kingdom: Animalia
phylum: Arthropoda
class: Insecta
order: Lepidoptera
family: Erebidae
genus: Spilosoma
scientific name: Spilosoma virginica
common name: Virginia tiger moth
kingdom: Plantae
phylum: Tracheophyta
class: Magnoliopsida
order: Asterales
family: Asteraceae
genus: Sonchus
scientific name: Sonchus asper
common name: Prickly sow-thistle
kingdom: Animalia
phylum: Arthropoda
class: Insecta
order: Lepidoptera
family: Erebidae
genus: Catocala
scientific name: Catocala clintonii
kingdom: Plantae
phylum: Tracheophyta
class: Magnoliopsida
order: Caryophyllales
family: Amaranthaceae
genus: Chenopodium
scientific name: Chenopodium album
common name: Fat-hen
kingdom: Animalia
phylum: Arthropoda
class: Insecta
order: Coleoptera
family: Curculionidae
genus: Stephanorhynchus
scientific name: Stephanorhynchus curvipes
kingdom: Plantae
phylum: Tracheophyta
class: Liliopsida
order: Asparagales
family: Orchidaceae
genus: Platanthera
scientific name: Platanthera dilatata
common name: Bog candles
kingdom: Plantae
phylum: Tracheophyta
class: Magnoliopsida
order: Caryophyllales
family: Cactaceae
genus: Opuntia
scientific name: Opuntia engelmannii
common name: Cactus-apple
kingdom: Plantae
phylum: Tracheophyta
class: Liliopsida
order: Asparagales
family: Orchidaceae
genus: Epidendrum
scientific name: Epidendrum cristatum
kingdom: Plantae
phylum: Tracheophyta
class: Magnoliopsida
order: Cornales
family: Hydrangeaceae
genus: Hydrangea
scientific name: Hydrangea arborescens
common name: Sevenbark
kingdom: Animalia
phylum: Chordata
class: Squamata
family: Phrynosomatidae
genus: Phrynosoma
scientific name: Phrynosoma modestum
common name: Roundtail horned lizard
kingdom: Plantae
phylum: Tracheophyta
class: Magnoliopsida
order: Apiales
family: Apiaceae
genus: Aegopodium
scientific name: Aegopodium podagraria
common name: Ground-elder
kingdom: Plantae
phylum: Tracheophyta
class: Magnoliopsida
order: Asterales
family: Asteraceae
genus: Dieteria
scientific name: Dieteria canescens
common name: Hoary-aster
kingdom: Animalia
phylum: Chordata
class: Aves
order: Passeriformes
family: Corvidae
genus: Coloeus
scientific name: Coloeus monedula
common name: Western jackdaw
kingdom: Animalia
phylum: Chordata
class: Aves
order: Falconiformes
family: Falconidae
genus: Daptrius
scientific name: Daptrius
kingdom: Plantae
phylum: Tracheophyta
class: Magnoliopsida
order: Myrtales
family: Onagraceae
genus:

____

Instruction:
Please repeat the material from its first line through the line containing "genus: Opuntia", both ends included, with every line unchanged.

Solution to this task:
kingdom: Animalia
phylum: Arthropoda
class: Insecta
order: Lepidoptera
family: Erebidae
genus: Spilosoma
scientific name: Spilosoma virginica
common name: Virginia tiger moth
kingdom: Plantae
phylum: Tracheophyta
class: Magnoliopsida
order: Asterales
family: Asteraceae
genus: Sonchus
scientific name: Sonchus asper
common name: Prickly sow-thistle
kingdom: Animalia
phylum: Arthropoda
class: Insecta
order: Lepidoptera
family: Erebidae
genus: Catocala
scientific name: Catocala clintonii
kingdom: Plantae
phylum: Tracheophyta
class: Magnoliopsida
order: Caryophyllales
family: Amaranthaceae
genus: Chenopodium
scientific name: Chenopodium album
common name: Fat-hen
kingdom: Animalia
phylum: Arthropoda
class: Insecta
order: Coleoptera
family: Curculionidae
genus: Stephanorhynchus
scientific name: Stephanorhynchus curvipes
kingdom: Plantae
phylum: Tracheophyta
class: Liliopsida
order: Asparagales
family: Orchidaceae
genus: Platanthera
scientific name: Platanthera dilatata
common name: Bog candles
kingdom: Plantae
phylum: Tracheophyta
class: Magnoliopsida
order: Caryophyllales
family: Cactaceae
genus: Opuntia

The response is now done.